When I caught up with Betsy James, the new college counseling office manager, it was undoubtedly the calm before the senior storm. In about an hour, the seniors would be blowing into Lovett for their orientation, and all of them would need to figure out their futures over the next eight months.
To that end, James’s goal has been to “get everything ready so that when kids start applying it will go like clockwork.”
James was seated at her desk, guarding the inner sanctum where the counselors do their counseling. Her domain also includes the senior lounge, where she’ll have to keep an eye out for sneaky snackers, and the conference room, where teachers like me go to prep and grade because they’re too tempted to chat in their department centers.
With so many needs to manage, she’ll likely have great use for the diffuser sitting on her desk, emitting a cool blue light and a hypnotic stream of white mist.
“It’s supposed to be calming,” she said. “I’m trying.”
Another personal item that will perhaps offer some calm and inspiration is a family calendar, which was opened to the August page depicting the bestower of the desk diffuser, her daughter Hannah (Lovett ‘12), as well as her baby grandchild from her son Kyle (Lovett ‘09).

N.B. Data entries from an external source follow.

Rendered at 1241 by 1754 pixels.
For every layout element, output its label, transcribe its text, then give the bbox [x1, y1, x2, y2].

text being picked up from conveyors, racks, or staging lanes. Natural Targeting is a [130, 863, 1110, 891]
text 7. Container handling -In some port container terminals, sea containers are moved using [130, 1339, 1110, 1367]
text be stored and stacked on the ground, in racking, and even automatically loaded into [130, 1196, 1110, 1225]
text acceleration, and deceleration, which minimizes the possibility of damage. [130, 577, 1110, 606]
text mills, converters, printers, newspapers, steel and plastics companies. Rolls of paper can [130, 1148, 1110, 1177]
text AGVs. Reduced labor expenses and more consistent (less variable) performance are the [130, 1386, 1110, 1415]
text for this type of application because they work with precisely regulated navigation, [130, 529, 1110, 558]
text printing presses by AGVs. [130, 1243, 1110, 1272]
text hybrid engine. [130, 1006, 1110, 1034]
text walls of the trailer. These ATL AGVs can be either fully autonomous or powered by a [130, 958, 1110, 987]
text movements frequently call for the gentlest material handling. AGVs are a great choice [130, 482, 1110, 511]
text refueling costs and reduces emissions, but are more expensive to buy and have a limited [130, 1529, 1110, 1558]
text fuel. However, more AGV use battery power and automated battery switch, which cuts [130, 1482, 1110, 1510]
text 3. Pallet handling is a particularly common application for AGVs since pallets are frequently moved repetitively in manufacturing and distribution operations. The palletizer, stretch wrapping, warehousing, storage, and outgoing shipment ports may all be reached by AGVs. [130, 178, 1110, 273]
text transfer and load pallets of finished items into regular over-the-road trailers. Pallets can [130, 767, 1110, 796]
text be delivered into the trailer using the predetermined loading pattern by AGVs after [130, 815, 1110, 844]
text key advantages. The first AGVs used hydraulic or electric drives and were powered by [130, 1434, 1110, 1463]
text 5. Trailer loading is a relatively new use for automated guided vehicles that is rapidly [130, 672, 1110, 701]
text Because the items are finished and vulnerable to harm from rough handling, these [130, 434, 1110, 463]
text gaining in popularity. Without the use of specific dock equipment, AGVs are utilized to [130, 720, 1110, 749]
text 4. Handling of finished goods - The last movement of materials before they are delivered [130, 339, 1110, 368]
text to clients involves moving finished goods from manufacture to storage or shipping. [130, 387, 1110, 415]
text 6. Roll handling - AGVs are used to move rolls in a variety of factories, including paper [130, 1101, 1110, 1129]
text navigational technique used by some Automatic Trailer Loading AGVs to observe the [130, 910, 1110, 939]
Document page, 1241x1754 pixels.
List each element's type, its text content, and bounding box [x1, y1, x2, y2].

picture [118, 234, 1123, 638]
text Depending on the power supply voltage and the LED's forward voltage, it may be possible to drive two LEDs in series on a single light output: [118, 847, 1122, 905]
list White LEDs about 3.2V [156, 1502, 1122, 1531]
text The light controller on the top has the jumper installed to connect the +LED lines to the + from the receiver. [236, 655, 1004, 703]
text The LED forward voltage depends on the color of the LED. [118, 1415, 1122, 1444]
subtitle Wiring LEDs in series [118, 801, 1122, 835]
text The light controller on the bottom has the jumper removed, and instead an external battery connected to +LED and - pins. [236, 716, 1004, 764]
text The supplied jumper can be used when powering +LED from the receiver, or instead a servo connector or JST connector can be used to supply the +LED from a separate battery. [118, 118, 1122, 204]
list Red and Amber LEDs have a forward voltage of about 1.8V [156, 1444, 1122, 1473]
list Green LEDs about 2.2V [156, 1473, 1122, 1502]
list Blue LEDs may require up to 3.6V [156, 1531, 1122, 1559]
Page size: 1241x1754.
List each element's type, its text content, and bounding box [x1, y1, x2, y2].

In her work with the counselors, faculty, seniors, and families, James will be drawing on much more than essential oils for strength, having served as the Lovett athletic operations manager for six years.
Apparently, the coaches also had a diversity of needs.
“Coaches are all over the board,” she said. While it was clear that she was very fond of them, she said it was “like herding cats,” a comparison one imagines will be apt for her 146 strong senior constituency.
Her predecessor, Sue Copps, who retired from Lovett in June, gave her advice on things like “dealing with a panicked student.” She paused, then added, “Or getting teachers to write their teacher recs.” More cats to herd.
Fortunately, she knows how to stay organized. Whether at home or at work, she likes for things to have their places, “otherwise you can’t find them.” She prefers not to have to play catch up. “When I leave at night,” she said, “I like to leave things in a position where I’m not scrambling the next day.”
When I asked James if her own college search process was as involved as it is for Lovett students, she laughed. She told me she went to a public school where her guidance counselor doubled as her college counselor. “They gave me brochures,” she said. She didn’t visit any schools, and she attended the University of Connecticut, in the state where she lived.
Still, she said she enjoyed her time there. Her husband likes to joke that she packed four years into five. But it wasn’t because she was slacking. She changed majors from biology to chemistry.
After graduating, she went into marketing, promoting chemicals that went into things like paint and cosmetics. I asked her if she ever popped into the chem labs for old time’s sake. “No. No bunsen burners,” she said, a bit of nostalgia in her eyes. “No pipettes. Though I guess that’s biology.”
Before starting her new gig, James enjoyed the month of July off. She headed to the beach, and also traveled to Sedona, Arizona, near where her sister lives. “We didn’t do a whole lot of hiking because it was 105. But it was a beautiful place to relax.”
Back at home, she’s been watching Ted Lasso and Schmigadoon, antidotes to some of the darker shows she likes, including Ozark and A Handmaid’s Tale.
When I asked her what was next on her agenda for the day, she said doing the final prep for senior orientation. Evidence of that imminent event was on the tables in the senior lounge: bottles of sparkling apple juice in baskets. “Each advisory gets two,” she said. “They’ll share the bubbly.”
In the meantime, a couple of cats needed herding. She pointed one senior to a chair to wait for his counselor and another one she sent on through.